The Mandatory Lesson Plan
I have to turn in the weekly lesson plan that nobody reads, the one everybody knows nobody reads. But I got to do it anyway even though the district office hasn’t hired anyone to read lesson plans, and, even if they did, I don’t give a wank. It’s mandated. So I pretty much copy word-for-word the lesson plans the district office bought — they paid millions — so I can send it the district office. I just realized that I’m late with it. This will take maybe an hour.
I turn to this 600+ page curriculum. I look up what I’m not going to teach. According to the curriculum, I’m supposed to be teaching the Odyssey, which I finished last month.

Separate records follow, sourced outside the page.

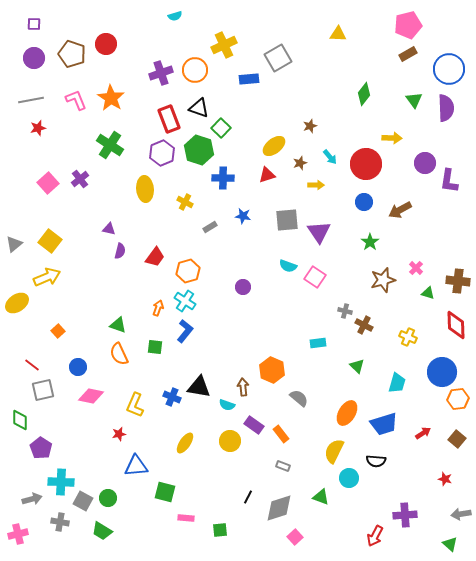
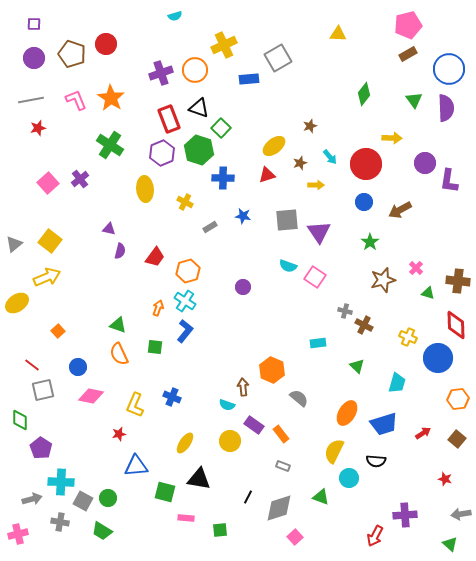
blue circle at (442, 372): moved 4 px left, 14 px up
black triangle at (199, 387): moved 92 px down
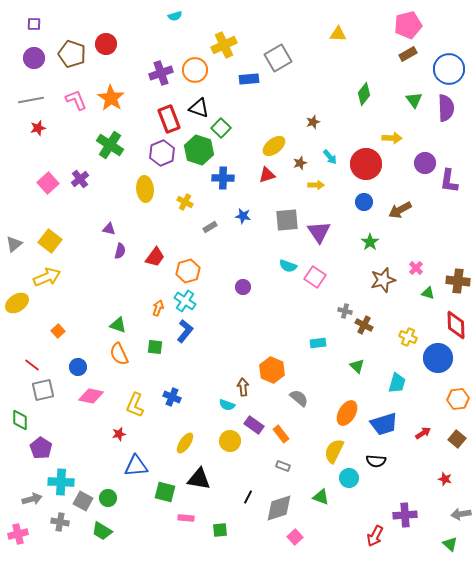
brown star at (310, 126): moved 3 px right, 4 px up
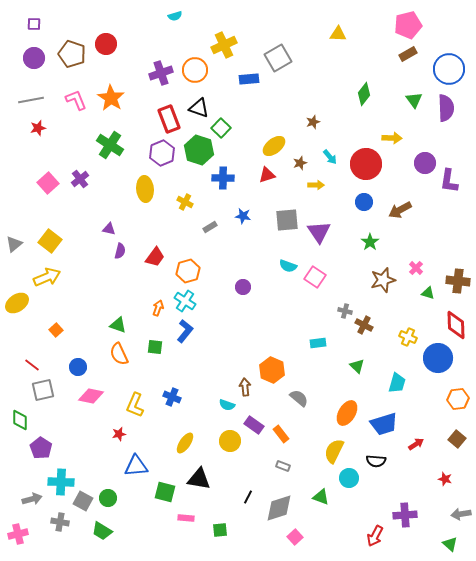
orange square at (58, 331): moved 2 px left, 1 px up
brown arrow at (243, 387): moved 2 px right
red arrow at (423, 433): moved 7 px left, 11 px down
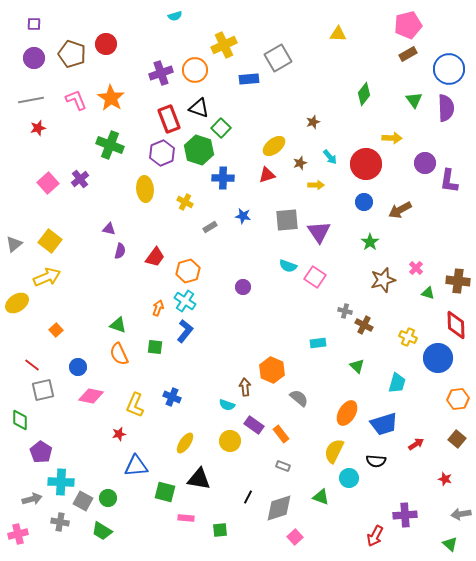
green cross at (110, 145): rotated 12 degrees counterclockwise
purple pentagon at (41, 448): moved 4 px down
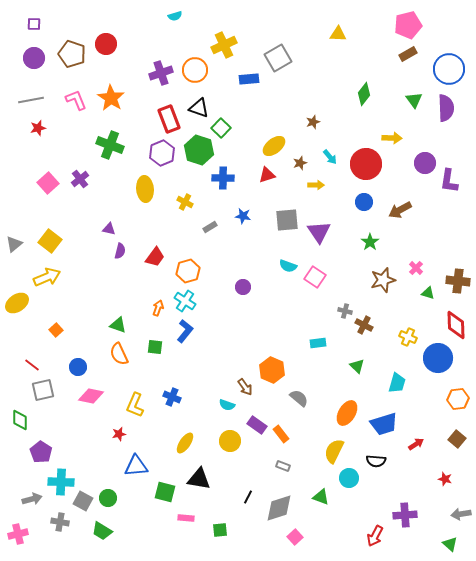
brown arrow at (245, 387): rotated 150 degrees clockwise
purple rectangle at (254, 425): moved 3 px right
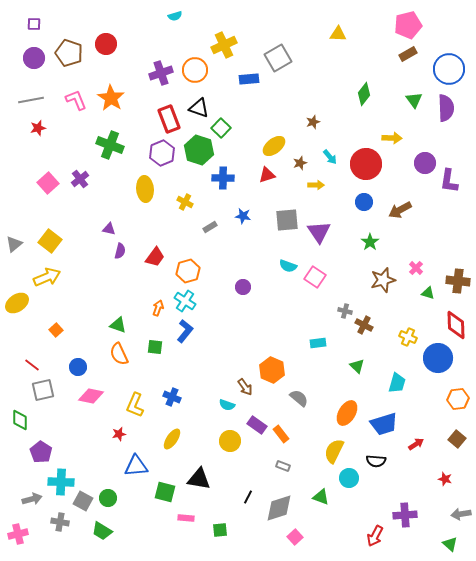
brown pentagon at (72, 54): moved 3 px left, 1 px up
yellow ellipse at (185, 443): moved 13 px left, 4 px up
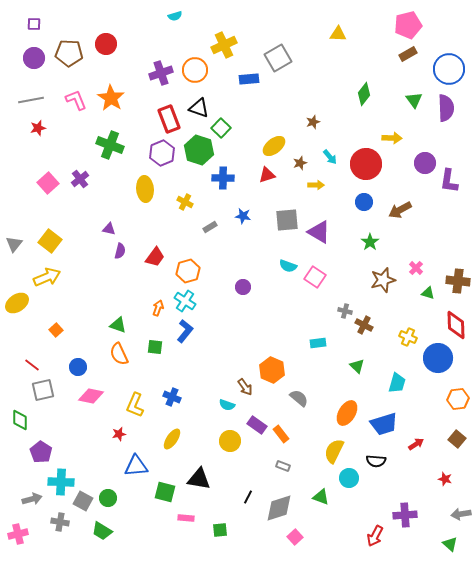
brown pentagon at (69, 53): rotated 16 degrees counterclockwise
purple triangle at (319, 232): rotated 25 degrees counterclockwise
gray triangle at (14, 244): rotated 12 degrees counterclockwise
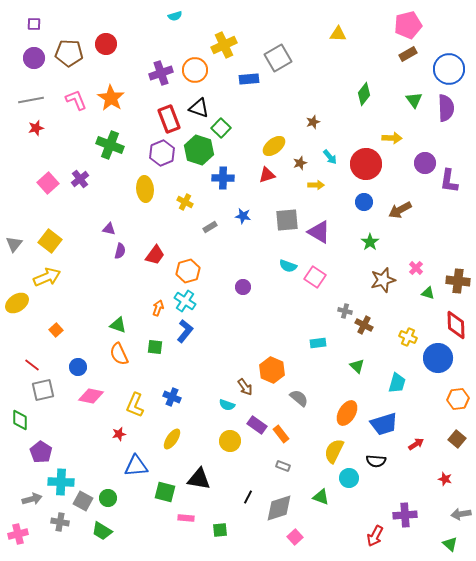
red star at (38, 128): moved 2 px left
red trapezoid at (155, 257): moved 2 px up
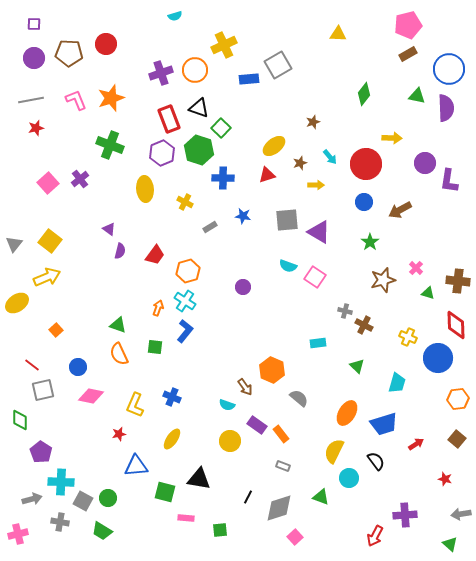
gray square at (278, 58): moved 7 px down
orange star at (111, 98): rotated 20 degrees clockwise
green triangle at (414, 100): moved 3 px right, 4 px up; rotated 42 degrees counterclockwise
purple triangle at (109, 229): rotated 24 degrees clockwise
black semicircle at (376, 461): rotated 132 degrees counterclockwise
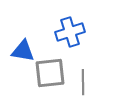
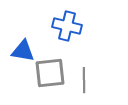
blue cross: moved 3 px left, 6 px up; rotated 32 degrees clockwise
gray line: moved 1 px right, 2 px up
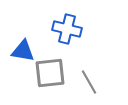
blue cross: moved 3 px down
gray line: moved 5 px right, 2 px down; rotated 30 degrees counterclockwise
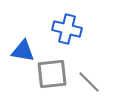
gray square: moved 2 px right, 1 px down
gray line: rotated 15 degrees counterclockwise
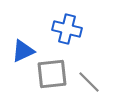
blue triangle: rotated 35 degrees counterclockwise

So I fill-in the mandatory “Public School Curriculum Data Based Lesson Design Tool (Weekly)”. I dutifully note the pages I’m not teaching. In accordance with the “State Standards”, I more-or-less copy word-for-word “Comprehension And Evaluation”.
The students will comprehend what they read and write.
This will be evaluated when the teacher and the students
exchange information, questions, answers and ideas. The
students will speak and write in Standard English.
About three-quarters of the way through this form, it asks for the vocabulary I won’t teach. There’s this big box for words. It’s the only thing I actually get to choose. So I start with odyssey-like words, canto, invocation and such, when I’m suddenly overwhelmed by this passive-aggressive civil servant thing. I insert Klingon, photon torpedo, red alert, phaser, and, of course, Beam me up, Scotty. I do finish with the word Trojan, but note that I’m looking for the rubber not the person.
I actually am teaching science fiction this week. I have developed a pedagogical rational. Star Trek is the American Odyssey. Captain Kirk is the new Odysseus. I’m actually quite serious about that. But that’s my own thought, so I can’t put that down. Then I realize –
I’m getting into a strange area here – extraneous existentialism. I’m rationalizing a lesson plan that will never happen, that contains vocabulary I’ll never teach, a lesson which I largely copy out of a curriculum nobody reads and which, in any case, addresses a lesson I taught a month ago, all this so I can place my lesson plan in a pile no one reads, a pile which will be boxed and mailed to nobody at the district office.